- **OBJECTIVES**:
1. Can you copy the passage on using versus mentioning a word, word for word, from "A police officer" to "of an offence."?
2. What comes next in the passage on using versus mentioning a word? Write the next part after its final sentence.

- **PASSAGE PROVIDED**:
===============
Students of
linguistics, literature and philosophy sooner or later get the idea that there
is an important distinction between the use of a word (any word) and its
mention. In print, the distinction can be marked by putting on punctuation
marks to indicate that a word is being mentioned (quoted); alternatively, it
can be italicised. The common purpose is to prevent confusion about who said
what. It also, in some circumstances at least, exempts someone who mentions a word
from any opprobium which might attach to it use. But it’s not always so simple.
A police officer is
giving evidence in the kind of ordinary court of law found in many countries, and
says at some point, “I then arrested him and he used a racist epithet”. Now
because the police officer is giving evidence and is not prosecutor, judge and
jury all at the same time, it is entirely legitimate and relevant to ask, “What
epithet?” To know it may be relevant to assessing the gravity of an offence.
The officer is only being asked to mention the word, to quote it, not use it
themself. It ought to be simple. Sometimes it isn’t and the police officer may
demur, “I don’t want to say the word”. In that situation, a judge may ask the
officer to write it down, knowing that this is usually acceptable even when saying
the word is not. The slip of paper may
then be passed silently to judge, prosecution, defence, and jury.
The officer’s hesitation may be prompted by different kinds of sensibility - they may simply not want to be party to circulating the word in any form, use or mention; they would like the word to go away and not saying it is a step in the right direction. Even if the officer does say it, a newspaper reporting the case will most likely not print it. Instead, a report may repeat the original “racist epithet” formula or, alternatively, print the word in a censored form, say, ******, which may be modified by providing one or two letters as clues.
===============
- **COLLECTED MATERIAL**:
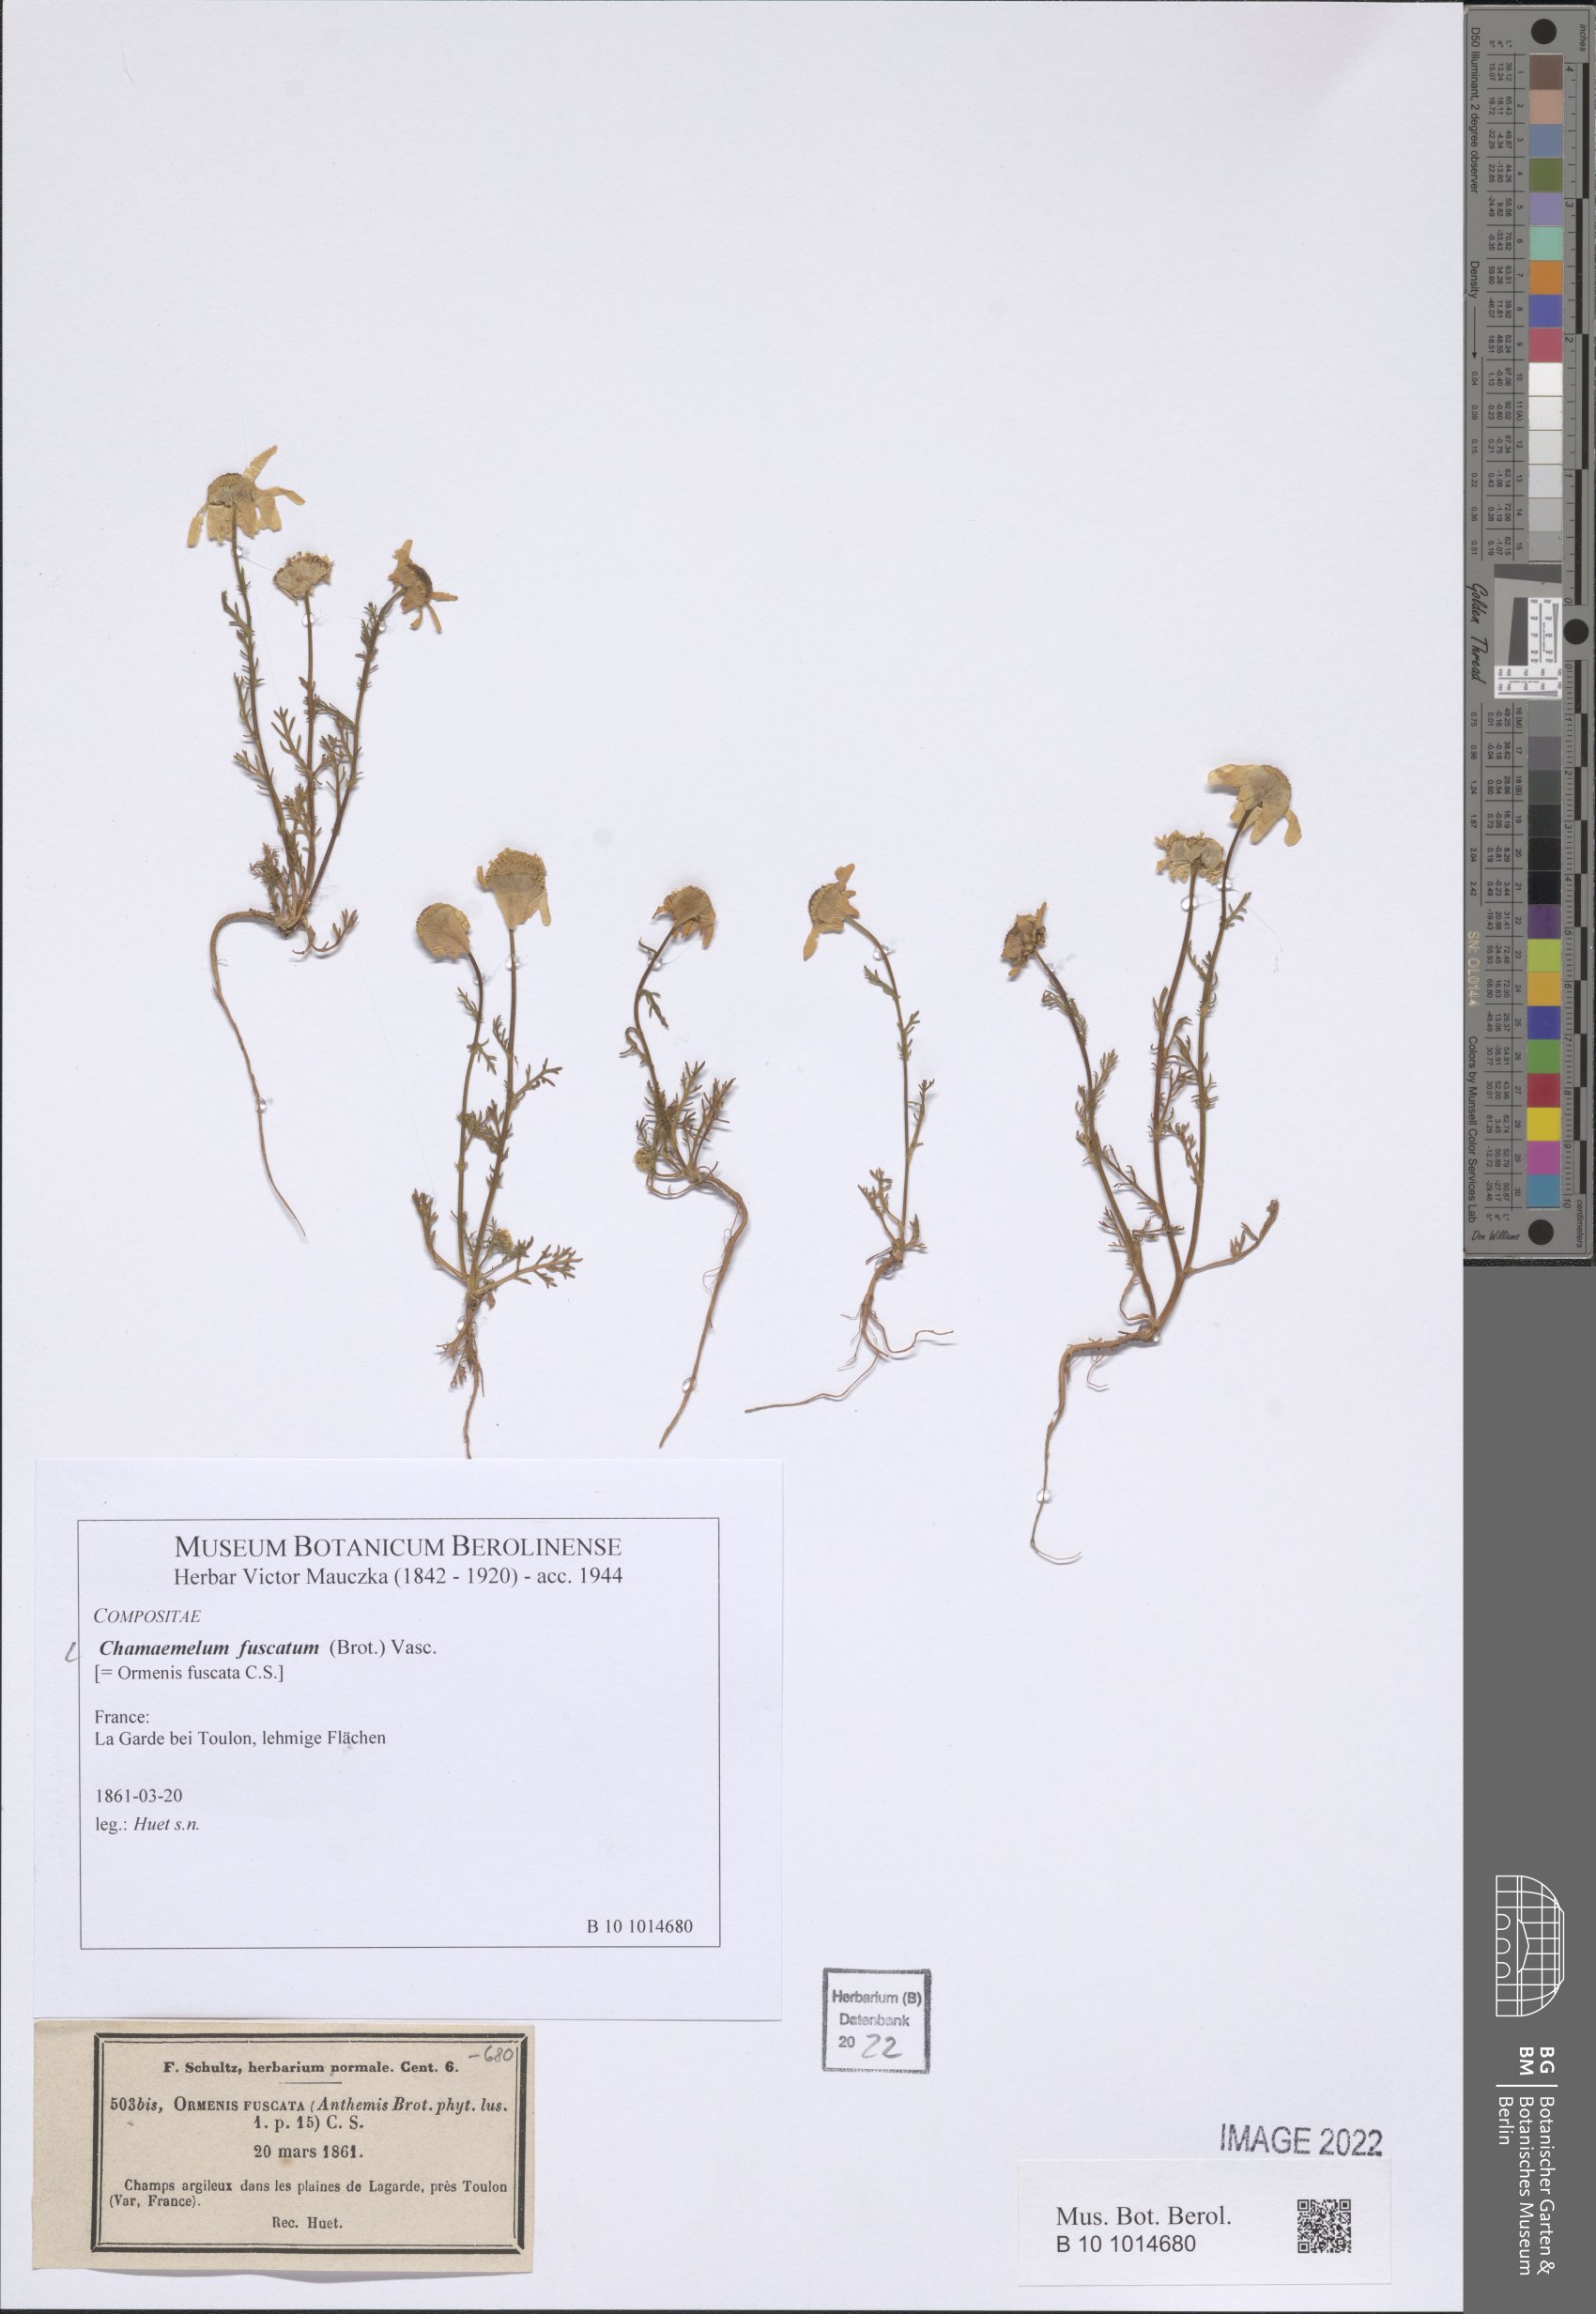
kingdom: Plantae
===============
- **EXPECTED ANSWERS**:
1.
A police officer is
giving evidence in the kind of ordinary court of law found in many countries, and
says at some point, “I then arrested him and he used a racist epithet”. Now
because the police officer is giving evidence and is not prosecutor, judge and
jury all at the same time, it is entirely legitimate and relevant to ask, “What
epithet?” To know it may be relevant to assessing the gravity of an offence.

2.
This
curious practice of giving clues is a modification of the slip-of-paper
compromise: the reader now does not have to see the word, but is enabled to
infer it, and the more clues provided the less uncertain becomes the inference
until the word is staring you in the face. If you want to check the first line
of Philip Larkin’s poem, This Be The
Verse, online sources will offer you as the second word several versions:
“****”, “***k”, “f**k” and “f*ck”. It is an interesting question why anyone
should think “f*ck” preferable as an alternative to what Larkin actually wrote
in those heady days back in the 1970s when people were trying to say and write
what they meant. The obvious answer is that they now mis-quote it as “f*ck”
because they do not even want to see the word “fuck”, just as the police officer
did not want to hear the racist epithet even in the form of a mention.
Especially in relation
to speech, there may also be a fear that your audience might react in an
unwanted way. A police officer who says, “I then arrested him and he used a
fat-shaming epithet” may not want to mention the word or expression used simply
from anxiety that the court-room audience might not be sufficiently on guard to
suppress a titter. It’s possible that they have already had such a thought
about the unfortunate officer. An epithet can be well-chosen, even if
disgraceful or illegal.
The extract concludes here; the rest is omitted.